Having done the above, there will be a lot of design output that is not CTQ but that must exist just to be able to manufacture a part or assembly. We should take a risk-based approach to deciding how we manage that design output. Doing this accords with both good engineering practice and recent regulatory trends. For those design outputs that are not CTQ, but for which you have some reason to suspect there will be problematic variation, monitor or test, but do so at a reduced frequency relative to what you practice for the CTQ outputs. For those where you have little reason to suspect variation or where significant variation does not present any concern, test annually, or consider not testing at all. Especially for commercial off-the-shelf (OTS) components, especially where there are industry standards applied by the manufacturers—for example, AA batteries—consider not testing at all.

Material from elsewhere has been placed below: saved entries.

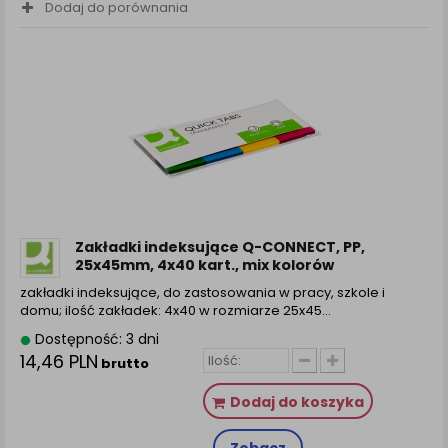
Dodaj do porównania
Zakładki indeksujące Q-CONNECT, PP,
25x45mm, 4x40 kart., mix kolorów
zakładki indeksujące, do zastosowania w pracy, szkole i
domu; ilość zakładek: 4x40 w rozmiarze 25x45...
Dostępność: 3 dni
14,46 PLN
brutto
Dodaj do koszyka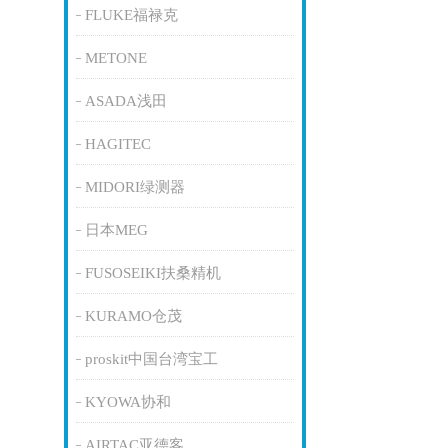
FLUKE福禄克
METONE
ASADA浅田
HAGITEC
MIDORI绿测器
日本MEG
FUSOSEIKI扶桑精机
KURAMO仓茂
proskit中国台湾宝工
KYOWA协和
AIRTAC亚德客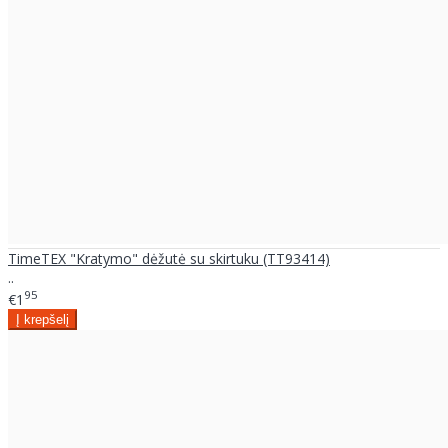
TimeTEX "Kratymo" dėžutė su skirtuku (TT93414)
..
95
€1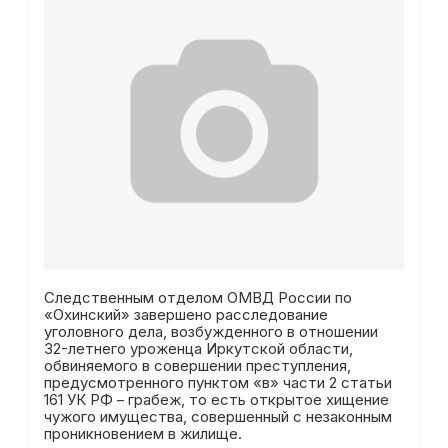
Следственным отделом ОМВД России по
«Охинский» завершено расследование
уголовного дела, возбужденного в отношении
32-летнего уроженца Иркутской области,
обвиняемого в совершении преступления,
предусмотренного пунктом «в» части 2 статьи
161 УК РФ – грабеж, то есть открытое хищение
чужого имущества, совершенный с незаконным
проникновением в жилище.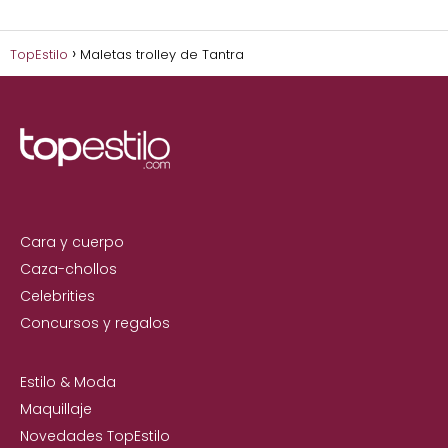
TopEstilo
Maletas trolley de Tantra
Cara y cuerpo
Caza-chollos
Celebrities
Concursos y regalos
Estilo & Moda
Maquillaje
Novedades TopEstilo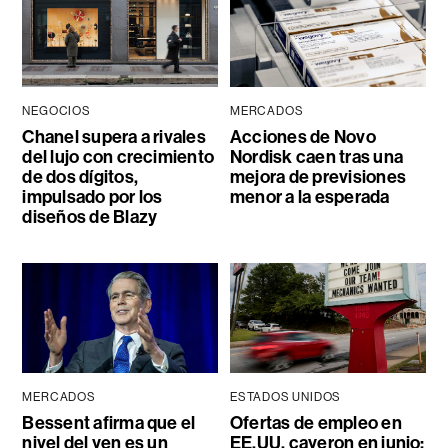
NEGOCIOS
MERCADOS
Chanel supera a rivales
Acciones de Novo
del lujo con crecimiento
Nordisk caen tras una
de dos dígitos,
mejora de previsiones
impulsado por los
menor a la esperada
diseños de Blazy
MERCADOS
ESTADOS UNIDOS
Bessent afirma que el
Ofertas de empleo en
nivel del yen es un
EE.UU. cayeron en junio;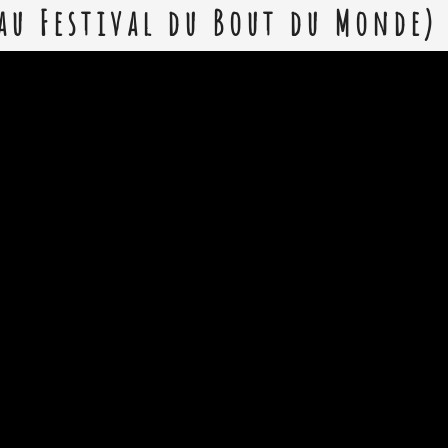
au Festival du Bout du Monde)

Design for what you do test
It does not make sense, in terms of either cost or quality, to define a CTQ design output that is difficult or impossible to test or monitor. 21 CFR Part 820 does define procedures to follow for “special processes,” but validation of such processes is expensive, the data used is often problematic, and this validation frequently becomes invalid over time in the face of significant variation of incoming components and assemblies.

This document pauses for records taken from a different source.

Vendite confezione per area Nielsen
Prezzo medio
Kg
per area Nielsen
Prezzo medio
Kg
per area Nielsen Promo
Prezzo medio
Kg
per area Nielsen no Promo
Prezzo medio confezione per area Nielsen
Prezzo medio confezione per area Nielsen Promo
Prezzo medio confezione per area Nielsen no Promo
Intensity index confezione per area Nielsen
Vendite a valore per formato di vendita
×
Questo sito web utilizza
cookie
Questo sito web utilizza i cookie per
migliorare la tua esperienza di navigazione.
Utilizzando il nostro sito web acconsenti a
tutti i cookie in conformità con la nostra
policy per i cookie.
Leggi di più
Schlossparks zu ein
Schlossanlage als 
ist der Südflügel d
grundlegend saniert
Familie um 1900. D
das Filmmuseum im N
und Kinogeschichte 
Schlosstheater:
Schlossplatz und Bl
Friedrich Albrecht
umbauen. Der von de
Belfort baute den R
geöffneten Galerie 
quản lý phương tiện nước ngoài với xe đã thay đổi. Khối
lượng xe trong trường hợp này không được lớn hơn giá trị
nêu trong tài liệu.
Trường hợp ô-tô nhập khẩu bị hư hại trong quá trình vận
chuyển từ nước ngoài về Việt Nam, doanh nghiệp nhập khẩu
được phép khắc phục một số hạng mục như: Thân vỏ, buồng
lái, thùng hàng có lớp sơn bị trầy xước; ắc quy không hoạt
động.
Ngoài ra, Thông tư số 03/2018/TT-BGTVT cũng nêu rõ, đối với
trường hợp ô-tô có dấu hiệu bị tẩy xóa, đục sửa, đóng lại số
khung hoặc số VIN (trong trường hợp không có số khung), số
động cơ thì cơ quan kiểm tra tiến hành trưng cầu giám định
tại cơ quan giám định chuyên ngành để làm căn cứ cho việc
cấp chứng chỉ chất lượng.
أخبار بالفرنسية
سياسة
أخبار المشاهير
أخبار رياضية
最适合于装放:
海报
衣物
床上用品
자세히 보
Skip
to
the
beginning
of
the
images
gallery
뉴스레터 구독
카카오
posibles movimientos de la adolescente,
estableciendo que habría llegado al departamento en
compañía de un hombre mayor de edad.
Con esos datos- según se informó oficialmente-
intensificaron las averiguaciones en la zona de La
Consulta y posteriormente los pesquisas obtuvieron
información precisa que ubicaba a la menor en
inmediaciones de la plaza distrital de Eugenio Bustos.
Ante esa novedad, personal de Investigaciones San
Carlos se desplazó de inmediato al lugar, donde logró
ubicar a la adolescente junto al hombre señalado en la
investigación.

The solution is to design for what you do test. During the design process, identify your CTQ design outputs, and create the final CTQ design outputs in such a way that they are accessible to and allow non-destructive testing/measuring. Those CTQ design outputs should also be defined so that they are robust to variation. Remember, there are a multitude of design options that will satisfy the design inputs. Do not lock on to the first one identified, and reject those that do not satisfy the above criteria.
Also remember that the criteria in the previous paragraph apply widely. Mechanically you need to design to allow physical access to the CTQ measuring points. You also need to avoid stack-up conditions that result in extremely tight tolerances. For electrical circuits, you should create and supply access points for probes in appropriate locations. For printed circuit boards, design in a sufficient number of probe points to test a high percentage of the circuit. Reach for a mid-to-high 90% testing coverage so you have high confidence in a truly functional circuit that passes testing. That high coverage also allows you to troubleshoot component failures, which reduces rework that produces thermal excursions, which in turn reduces reliability in the field. In software, consider adding functionality that is strictly present for testing purposes.
If you read the above paragraph closely, a theme should be evident. It is fine, even beneficial, to add content to the design output that is strictly intended for testing purposes, as long as it is linked to or is a stand in for CTQ design output.